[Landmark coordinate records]
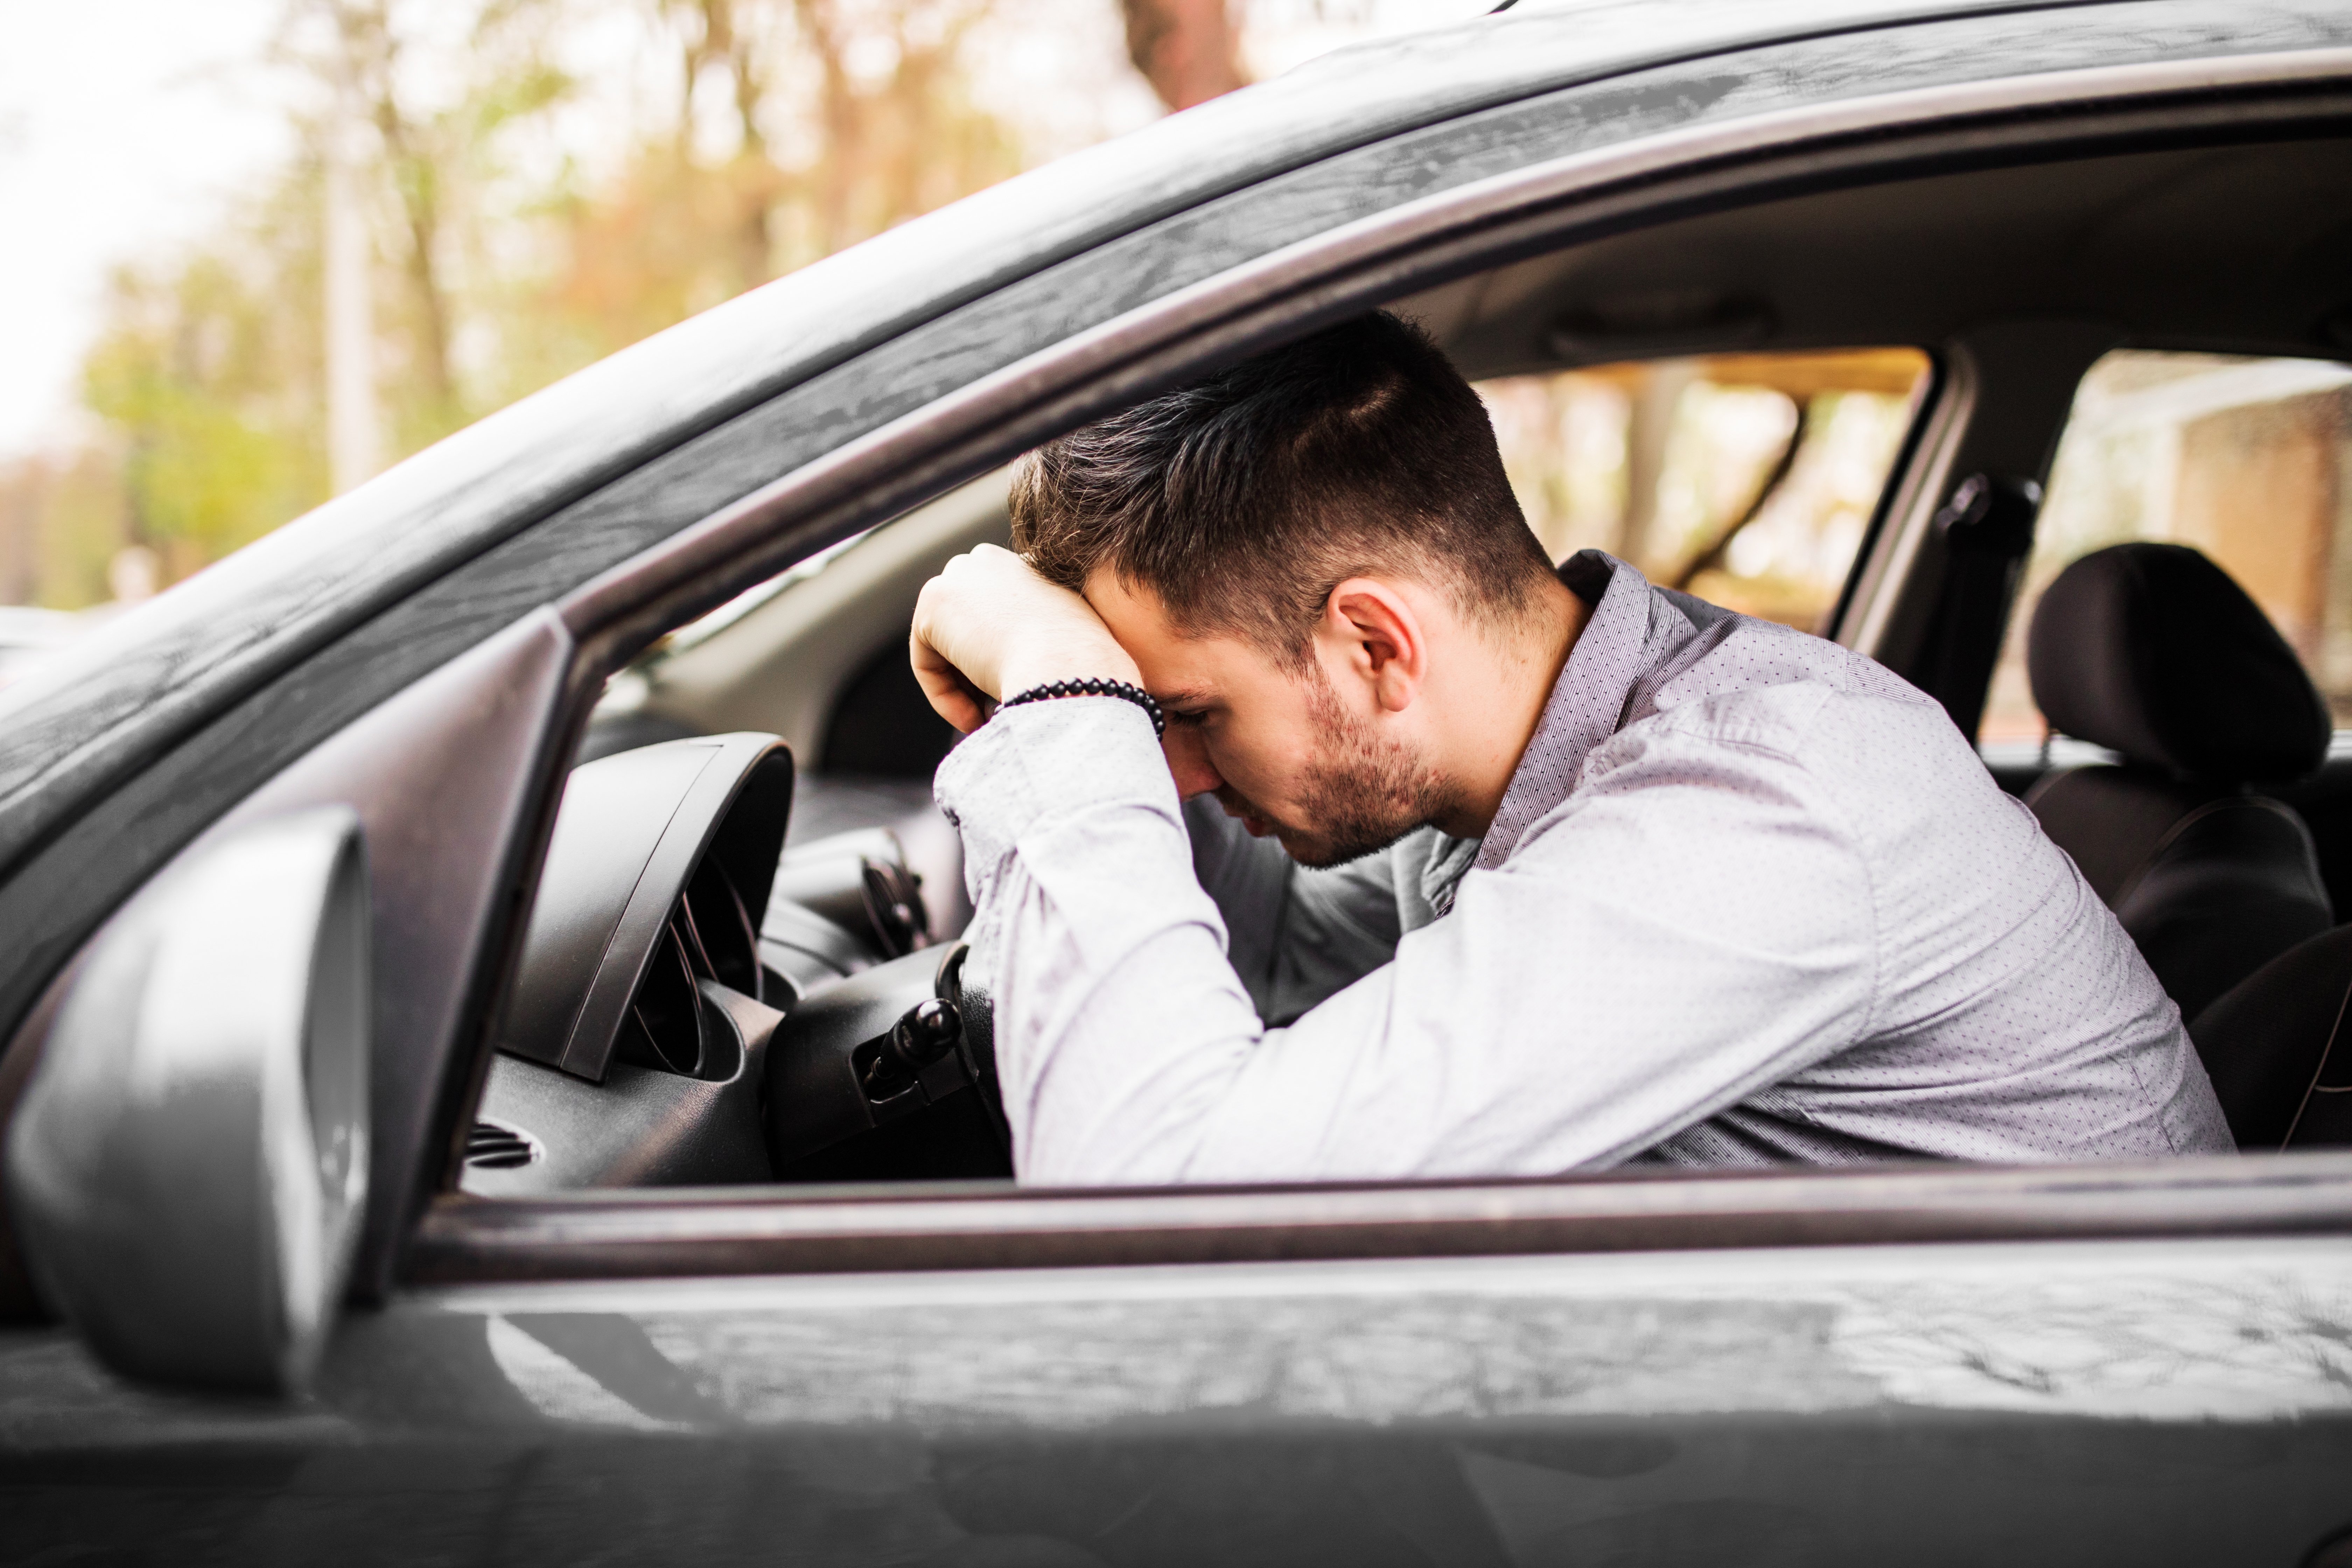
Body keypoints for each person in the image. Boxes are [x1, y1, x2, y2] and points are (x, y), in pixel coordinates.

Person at [908, 310, 2231, 1186]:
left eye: (1188, 718)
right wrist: (1089, 706)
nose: (1175, 774)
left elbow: (1153, 1207)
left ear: (1376, 648)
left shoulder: (1760, 806)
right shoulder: (1528, 758)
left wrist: (1065, 718)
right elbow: (1267, 956)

■ EXERCISE AIM
Look over the records above, and wherever a line contains the string "right", copy that line.

■ RESULT OF THE TASK
right wrist: (1089, 706)
right shoulder: (1528, 758)
right elbow: (1267, 956)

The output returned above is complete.